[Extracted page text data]
..........

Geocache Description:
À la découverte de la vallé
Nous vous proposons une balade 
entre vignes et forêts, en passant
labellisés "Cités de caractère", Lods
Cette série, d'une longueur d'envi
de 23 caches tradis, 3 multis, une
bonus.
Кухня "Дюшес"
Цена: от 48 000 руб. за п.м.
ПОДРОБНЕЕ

..........

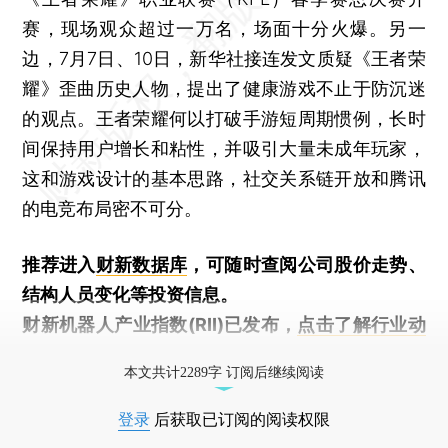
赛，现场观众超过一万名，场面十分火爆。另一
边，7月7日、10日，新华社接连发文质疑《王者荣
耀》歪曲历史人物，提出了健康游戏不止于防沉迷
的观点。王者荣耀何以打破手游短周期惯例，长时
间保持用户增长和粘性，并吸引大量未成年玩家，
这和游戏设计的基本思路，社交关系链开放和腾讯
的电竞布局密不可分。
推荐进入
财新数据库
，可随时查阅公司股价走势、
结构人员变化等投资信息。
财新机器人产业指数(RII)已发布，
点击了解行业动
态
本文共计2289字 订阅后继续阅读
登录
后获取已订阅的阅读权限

..........

### ASSIGNMENT
Among the records above, only the lines between the line holding "边，7月7日、10日，新华社接连发文质疑《王者荣" and the line holding "后获取已订阅的阅读权限", inclusive, are to be output, exactly as written.

### TASK RESULT
边，7月7日、10日，新华社接连发文质疑《王者荣
耀》歪曲历史人物，提出了健康游戏不止于防沉迷
的观点。王者荣耀何以打破手游短周期惯例，长时
间保持用户增长和粘性，并吸引大量未成年玩家，
这和游戏设计的基本思路，社交关系链开放和腾讯
的电竞布局密不可分。
推荐进入
财新数据库
，可随时查阅公司股价走势、
结构人员变化等投资信息。
财新机器人产业指数(RII)已发布，
点击了解行业动
态
本文共计2289字 订阅后继续阅读
登录
后获取已订阅的阅读权限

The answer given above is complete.